More On That “Internet Effect” Thing (Correction Appended)

  • Share
  • Read Later

One day, perhaps, some journalism school program will create a quarterly academic journal focused completely on the many ways that Matt Drudge continues to mess with the heads of the Fourth Estate. I have written on this a couple times before, here and here. So has everyone else.

But since there are not yet any tenured Professors of Drudge Studies, I am moved to link to a new, candid, and revealing column by John Harris, an editor of Politico. He gives a narrative of how the Internet age has changed news judgement, as told through the example of Hillary Clinton’s big quote on Friday. The quick facts: Those reporters traveling with Clinton did not respond to her comment about the RFK asassination as if it was a second coming. Those reporters traveling with Clinton did not have real-time access to the interview. But once the news spread online, folks like the incomparable Jonathan Martin started bellowing, and the rest is history. As Harris explains:

As leaders of a new publication, Politico’s senior editors and I are relentlessly focused on audience traffic. The way to build traffic on the Web is to get links from other websites. The way to get links is to be first with news — sometimes big news, sometimes small — that drives that day’s conversation. We are unapologetic in our premium on high velocity. In this focus on links and traffic we are not different from nearly all news sites these days, not just new publications but established ones like The New York Times. There are probably a dozen websites with a heavy political emphasis whose links are sought by all for the traffic those links drive.

But the effect of this process is not always ideal, as Harris goes on to explain in a sort of mea culpa, since the Clinton comments in context–both historically and in the frame of her Friday interview–are not quite as outrageous. More interesting for me, of course, is what all this bodes for my profession. I think Harris hits it spot on:

In this era, with their business model challenged by the Web and other forces, and in the same scramble for audience as everyone else, these fabled elite media organs are if anything more buffeted by sensationalism and whimsy than their new media counterparts. Once, the elite papers and network news set the agenda, and others followed suit, following up on what these establishment pillars deemed important.
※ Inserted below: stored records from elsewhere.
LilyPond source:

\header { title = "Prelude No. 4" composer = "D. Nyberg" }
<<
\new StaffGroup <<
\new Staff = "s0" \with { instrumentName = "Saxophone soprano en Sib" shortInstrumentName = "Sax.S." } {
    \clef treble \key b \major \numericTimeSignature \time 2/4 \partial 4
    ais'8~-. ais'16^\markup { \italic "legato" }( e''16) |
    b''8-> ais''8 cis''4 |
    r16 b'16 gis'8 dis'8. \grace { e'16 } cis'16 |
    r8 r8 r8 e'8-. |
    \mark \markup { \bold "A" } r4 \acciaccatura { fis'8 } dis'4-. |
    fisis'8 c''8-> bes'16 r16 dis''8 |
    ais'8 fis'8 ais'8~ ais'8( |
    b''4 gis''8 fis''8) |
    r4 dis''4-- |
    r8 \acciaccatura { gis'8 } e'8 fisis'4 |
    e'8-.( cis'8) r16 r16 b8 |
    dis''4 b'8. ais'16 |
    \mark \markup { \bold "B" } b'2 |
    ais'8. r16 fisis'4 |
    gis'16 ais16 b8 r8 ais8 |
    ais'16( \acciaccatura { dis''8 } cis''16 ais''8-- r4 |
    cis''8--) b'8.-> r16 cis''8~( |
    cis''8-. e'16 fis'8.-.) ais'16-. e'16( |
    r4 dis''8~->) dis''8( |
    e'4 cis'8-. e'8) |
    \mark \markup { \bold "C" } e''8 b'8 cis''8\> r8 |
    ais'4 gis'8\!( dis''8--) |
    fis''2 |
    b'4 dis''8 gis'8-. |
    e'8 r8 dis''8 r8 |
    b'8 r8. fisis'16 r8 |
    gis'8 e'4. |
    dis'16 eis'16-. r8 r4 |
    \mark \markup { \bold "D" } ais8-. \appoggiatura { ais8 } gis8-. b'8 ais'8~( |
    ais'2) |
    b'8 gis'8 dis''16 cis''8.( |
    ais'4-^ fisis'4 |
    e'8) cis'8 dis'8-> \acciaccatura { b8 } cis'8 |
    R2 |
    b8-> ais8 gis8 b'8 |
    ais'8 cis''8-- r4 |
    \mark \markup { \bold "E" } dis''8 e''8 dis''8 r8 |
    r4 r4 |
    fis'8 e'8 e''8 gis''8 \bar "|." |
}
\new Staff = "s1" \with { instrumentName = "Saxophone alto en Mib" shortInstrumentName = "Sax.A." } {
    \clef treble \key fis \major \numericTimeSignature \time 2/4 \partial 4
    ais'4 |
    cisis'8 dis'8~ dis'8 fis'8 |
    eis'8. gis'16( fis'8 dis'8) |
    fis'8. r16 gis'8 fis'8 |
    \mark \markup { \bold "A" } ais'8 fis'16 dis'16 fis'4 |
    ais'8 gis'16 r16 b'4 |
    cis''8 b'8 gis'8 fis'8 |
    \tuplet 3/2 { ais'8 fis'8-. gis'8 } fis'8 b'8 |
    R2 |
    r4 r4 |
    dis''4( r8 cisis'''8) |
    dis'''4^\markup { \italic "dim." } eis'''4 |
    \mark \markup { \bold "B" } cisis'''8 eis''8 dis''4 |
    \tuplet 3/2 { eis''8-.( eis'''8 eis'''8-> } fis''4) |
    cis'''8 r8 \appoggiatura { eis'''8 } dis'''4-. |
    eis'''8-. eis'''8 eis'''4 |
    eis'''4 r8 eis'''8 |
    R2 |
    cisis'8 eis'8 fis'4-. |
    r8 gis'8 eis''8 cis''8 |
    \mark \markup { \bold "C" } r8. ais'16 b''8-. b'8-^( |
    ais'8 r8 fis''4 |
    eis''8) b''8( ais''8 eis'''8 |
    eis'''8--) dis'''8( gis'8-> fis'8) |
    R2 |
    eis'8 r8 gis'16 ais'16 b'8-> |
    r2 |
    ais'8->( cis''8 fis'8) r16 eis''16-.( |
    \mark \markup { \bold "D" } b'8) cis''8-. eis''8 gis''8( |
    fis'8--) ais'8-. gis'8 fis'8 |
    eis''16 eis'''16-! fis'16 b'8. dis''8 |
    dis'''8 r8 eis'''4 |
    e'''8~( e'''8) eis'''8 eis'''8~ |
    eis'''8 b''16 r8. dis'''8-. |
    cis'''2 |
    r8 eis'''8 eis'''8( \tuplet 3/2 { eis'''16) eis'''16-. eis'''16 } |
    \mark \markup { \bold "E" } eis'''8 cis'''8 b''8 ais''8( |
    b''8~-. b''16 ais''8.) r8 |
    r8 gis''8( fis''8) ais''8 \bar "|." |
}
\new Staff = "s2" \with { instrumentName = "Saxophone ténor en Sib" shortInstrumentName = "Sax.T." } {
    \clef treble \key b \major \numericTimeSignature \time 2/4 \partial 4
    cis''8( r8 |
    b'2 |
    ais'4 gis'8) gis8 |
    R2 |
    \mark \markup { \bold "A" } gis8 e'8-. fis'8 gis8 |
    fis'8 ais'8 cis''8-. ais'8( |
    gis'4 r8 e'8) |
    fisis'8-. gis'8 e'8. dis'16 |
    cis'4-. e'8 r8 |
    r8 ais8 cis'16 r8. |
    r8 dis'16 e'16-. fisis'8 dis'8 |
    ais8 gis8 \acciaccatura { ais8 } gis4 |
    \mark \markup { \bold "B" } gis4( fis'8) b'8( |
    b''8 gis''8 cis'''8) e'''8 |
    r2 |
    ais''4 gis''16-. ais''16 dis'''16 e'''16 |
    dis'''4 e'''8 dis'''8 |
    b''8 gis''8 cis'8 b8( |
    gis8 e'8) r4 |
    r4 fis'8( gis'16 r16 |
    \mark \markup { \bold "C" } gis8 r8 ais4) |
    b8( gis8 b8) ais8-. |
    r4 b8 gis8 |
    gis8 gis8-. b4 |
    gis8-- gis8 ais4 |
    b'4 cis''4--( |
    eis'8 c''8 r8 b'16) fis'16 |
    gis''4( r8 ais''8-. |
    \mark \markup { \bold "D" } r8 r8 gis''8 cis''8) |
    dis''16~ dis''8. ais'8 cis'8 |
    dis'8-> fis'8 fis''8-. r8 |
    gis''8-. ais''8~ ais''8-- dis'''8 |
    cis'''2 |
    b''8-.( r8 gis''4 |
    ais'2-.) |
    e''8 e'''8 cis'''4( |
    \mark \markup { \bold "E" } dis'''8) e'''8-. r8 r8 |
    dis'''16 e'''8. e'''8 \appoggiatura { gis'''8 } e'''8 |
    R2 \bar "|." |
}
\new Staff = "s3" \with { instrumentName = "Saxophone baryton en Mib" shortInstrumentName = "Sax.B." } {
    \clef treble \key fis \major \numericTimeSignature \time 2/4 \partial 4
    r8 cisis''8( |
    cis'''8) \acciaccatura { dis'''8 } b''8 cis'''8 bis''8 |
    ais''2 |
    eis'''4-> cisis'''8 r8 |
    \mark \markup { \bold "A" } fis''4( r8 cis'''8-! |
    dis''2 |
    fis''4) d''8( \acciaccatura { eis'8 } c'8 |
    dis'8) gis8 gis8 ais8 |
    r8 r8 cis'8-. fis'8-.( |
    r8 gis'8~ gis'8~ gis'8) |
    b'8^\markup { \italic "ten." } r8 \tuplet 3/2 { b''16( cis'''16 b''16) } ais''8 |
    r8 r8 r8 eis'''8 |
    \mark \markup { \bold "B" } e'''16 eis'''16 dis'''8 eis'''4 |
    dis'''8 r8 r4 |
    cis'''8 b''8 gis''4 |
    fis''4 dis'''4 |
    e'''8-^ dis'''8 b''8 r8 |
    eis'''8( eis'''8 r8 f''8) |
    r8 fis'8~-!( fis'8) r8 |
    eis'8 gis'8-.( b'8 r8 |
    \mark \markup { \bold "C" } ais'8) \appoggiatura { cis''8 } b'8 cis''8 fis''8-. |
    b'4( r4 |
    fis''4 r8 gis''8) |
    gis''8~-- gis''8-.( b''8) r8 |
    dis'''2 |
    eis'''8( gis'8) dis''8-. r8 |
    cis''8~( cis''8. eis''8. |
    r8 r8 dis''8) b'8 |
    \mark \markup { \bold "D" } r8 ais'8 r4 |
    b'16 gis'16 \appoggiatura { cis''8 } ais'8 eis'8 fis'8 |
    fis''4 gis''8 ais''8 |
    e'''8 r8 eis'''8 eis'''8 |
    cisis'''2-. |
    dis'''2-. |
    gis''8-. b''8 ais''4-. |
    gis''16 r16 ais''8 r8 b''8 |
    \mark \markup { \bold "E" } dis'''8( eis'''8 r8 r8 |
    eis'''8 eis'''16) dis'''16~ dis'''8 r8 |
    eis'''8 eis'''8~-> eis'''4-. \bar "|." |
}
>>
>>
Now it’s just the opposite. The conservative old voices increasingly take their cues from the newer, more daring ones. The distinguishing feature of most political hype storms is that they pass quickly. Who the hell can remember what we were up in arms about last month? Wasn’t it something about Sinbad and a telecom lobbyist who was bitter about being a Muslim? In that sense, a news culture in which — like the amplifiers for “Spinal Tap” that go up to 11 — everything is exaggerated may not seem like a big deal.

In other words, as Harris explains, the idea of proportionality is shredded.

[My apologies for the factual mistake above, since corrected. For a full account of how the traveling press experienced Clinton’s bad Friday, see Katharine Seelye’s account here.]